Intense focus on digital transformation has exposed many flaws with legacy networks. They are rigid, require intensive manual processes, and lack the agility and intelligence to meet the demands of digital business. Organizations need to make network modernization a priority if they are to maximize their investments in other technologies. Software-defined networking, artificial intelligence, cloud, new Wi-Fi and 5G options, and network security can combine to improve performance of traditional networks.
Software-define everything
With legacy infrastructure when a change is made network-wide, each device must be reconfigured, because the data and management planes are tightly coupled together. This can take far too long for a digital business. Software-defined systems decouple the control plane from the data plane enabling the control plane to be centralized. This lets engineers make changes from a centralized location and propagate it out across the network in near real time. The shift to a software-based system is foundational to network modernization.
Embrace AIOps
To help network engineers better manage their networks, most vendors provide real-time telemetry data. The problem is the volume of data can be too much for even the best engineers to interpret quickly and error-free.
AIOps systems, on the other hand, are constantly watching and can alert network-operations teams to the smallest anomalies that can create performance problems. Start by employing AI at the most challenging parts of the network first—Wi-Fi and SD-WAN—and look to expand from there.
Start by employing AI at the most challenging parts of the network first—Wi-Fi and SD-WAN—and look to expand from there.

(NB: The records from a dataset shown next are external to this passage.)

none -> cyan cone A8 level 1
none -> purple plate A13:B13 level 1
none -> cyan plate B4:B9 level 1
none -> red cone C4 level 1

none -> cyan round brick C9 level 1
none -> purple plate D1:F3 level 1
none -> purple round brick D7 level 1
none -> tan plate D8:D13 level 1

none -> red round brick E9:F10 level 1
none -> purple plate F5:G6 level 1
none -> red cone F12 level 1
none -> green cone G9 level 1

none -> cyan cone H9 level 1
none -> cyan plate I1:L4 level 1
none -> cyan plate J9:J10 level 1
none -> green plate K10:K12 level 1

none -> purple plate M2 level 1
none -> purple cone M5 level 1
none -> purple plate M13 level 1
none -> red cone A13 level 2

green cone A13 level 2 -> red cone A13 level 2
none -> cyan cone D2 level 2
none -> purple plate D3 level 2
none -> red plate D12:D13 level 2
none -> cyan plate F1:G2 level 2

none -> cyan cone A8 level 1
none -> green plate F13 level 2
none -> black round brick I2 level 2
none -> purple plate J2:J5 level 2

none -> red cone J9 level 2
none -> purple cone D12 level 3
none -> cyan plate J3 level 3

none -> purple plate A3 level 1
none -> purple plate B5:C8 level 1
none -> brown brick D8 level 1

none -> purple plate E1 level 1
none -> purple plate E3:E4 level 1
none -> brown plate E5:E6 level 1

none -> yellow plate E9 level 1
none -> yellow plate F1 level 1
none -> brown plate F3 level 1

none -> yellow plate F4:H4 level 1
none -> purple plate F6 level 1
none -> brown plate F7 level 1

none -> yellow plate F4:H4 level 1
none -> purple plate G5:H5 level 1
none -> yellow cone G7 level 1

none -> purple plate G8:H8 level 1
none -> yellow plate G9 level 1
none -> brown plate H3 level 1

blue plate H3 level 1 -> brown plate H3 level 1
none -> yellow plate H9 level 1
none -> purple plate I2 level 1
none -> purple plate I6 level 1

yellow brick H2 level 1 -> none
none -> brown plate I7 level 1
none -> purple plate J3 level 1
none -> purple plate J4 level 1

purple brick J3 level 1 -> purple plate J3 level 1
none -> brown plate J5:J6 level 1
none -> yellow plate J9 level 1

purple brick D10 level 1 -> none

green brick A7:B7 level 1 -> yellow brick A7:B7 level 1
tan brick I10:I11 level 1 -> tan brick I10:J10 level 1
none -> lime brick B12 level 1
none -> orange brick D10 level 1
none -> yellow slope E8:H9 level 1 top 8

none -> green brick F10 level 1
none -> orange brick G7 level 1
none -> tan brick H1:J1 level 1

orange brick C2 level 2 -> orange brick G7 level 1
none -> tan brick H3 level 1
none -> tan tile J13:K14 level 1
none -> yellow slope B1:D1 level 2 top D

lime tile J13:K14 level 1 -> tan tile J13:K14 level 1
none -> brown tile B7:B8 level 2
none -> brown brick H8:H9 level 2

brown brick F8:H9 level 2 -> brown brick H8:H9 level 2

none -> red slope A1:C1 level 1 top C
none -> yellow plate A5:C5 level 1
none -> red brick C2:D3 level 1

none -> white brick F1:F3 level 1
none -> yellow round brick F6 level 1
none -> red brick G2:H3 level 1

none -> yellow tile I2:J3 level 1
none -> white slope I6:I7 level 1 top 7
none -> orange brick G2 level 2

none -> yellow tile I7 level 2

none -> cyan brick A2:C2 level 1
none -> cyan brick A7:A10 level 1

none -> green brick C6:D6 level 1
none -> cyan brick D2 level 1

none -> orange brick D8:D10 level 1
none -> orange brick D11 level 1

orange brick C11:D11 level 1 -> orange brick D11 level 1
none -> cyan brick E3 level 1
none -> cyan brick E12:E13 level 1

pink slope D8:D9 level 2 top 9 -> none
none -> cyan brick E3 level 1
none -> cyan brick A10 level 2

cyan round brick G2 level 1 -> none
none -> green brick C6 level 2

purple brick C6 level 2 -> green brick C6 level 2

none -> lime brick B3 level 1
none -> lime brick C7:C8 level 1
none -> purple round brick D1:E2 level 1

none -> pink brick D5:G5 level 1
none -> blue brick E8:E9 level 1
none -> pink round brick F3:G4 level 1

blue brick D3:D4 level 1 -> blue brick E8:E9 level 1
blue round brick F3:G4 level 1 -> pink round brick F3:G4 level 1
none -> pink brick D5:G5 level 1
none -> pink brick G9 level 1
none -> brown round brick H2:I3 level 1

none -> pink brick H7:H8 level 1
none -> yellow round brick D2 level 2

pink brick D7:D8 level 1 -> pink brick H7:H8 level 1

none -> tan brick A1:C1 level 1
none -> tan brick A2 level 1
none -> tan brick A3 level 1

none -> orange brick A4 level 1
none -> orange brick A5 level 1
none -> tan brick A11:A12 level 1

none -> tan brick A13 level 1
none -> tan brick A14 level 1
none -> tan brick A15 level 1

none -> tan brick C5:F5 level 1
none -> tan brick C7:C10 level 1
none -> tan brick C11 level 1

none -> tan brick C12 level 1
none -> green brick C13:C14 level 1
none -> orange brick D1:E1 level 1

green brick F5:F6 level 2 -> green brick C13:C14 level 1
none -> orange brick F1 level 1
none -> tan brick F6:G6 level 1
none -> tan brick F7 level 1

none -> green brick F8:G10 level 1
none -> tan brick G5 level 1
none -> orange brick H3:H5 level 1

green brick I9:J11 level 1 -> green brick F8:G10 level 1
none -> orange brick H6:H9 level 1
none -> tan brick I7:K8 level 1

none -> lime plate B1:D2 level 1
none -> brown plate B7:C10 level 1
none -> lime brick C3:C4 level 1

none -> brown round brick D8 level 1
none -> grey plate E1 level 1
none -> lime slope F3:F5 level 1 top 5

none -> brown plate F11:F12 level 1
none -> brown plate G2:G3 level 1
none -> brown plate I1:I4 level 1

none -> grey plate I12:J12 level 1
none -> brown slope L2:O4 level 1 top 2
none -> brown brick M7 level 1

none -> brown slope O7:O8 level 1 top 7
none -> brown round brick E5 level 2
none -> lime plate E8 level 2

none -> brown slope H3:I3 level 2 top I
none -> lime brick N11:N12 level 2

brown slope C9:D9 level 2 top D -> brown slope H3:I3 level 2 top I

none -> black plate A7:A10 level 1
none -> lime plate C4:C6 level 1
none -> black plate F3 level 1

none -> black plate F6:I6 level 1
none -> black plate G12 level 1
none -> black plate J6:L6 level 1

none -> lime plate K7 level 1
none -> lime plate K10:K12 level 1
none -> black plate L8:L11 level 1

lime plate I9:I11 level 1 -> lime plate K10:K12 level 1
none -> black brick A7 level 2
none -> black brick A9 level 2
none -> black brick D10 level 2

Leverage the power of the cloud
Decoupling software from the underlying hardware allows networks to be centralized. Early in the software-defined cycle, the software was centralized in on-premises controllers, but most vendors also offer a cloud option, which can provide a number of benefits. First, all the data from across the entire network can be centralized providing a larger, end-to-end view of the network. Also, the cloud enables massive scale for compute-intensive workloads such as AI. Moreover, the providers can compare one organization’s metadata with other organizations’ metadata enabling network engineers to understand how their environments compare to others.
Upgrade to Wi-Fi 6, Wi-Fi 6E, and 5G as appropriate
The rise of video is putting tremendous stress on legacy Wi-Fi networks, which impairs the quality. Newer wireless solutions are markedly better.
Wi-Fi 6 builds on Wi-Fi 5 but brings in many features from the world of cellular to reduce congestion, improve battery life and extend range. Wi-Fi 6E is uses the 6Ghz spectrum for faster access and even less congestion than Wi-Fi 6 but isn’t backwards compatible with Wi-Fi 5 and earlier versions.
None of these is better, per se; they each serve different purposes.
Make security intrinsic to the network
One growing way to secure an enterprise is by embedding security into the network as a cloud service. This is more commonly known as secure access service edge or SASE, and it enables businesses to deploy corporate-grade security anywhere in the network, including a worker’s home. Success with SASE is dependent on bringing the security and network-operations teams together.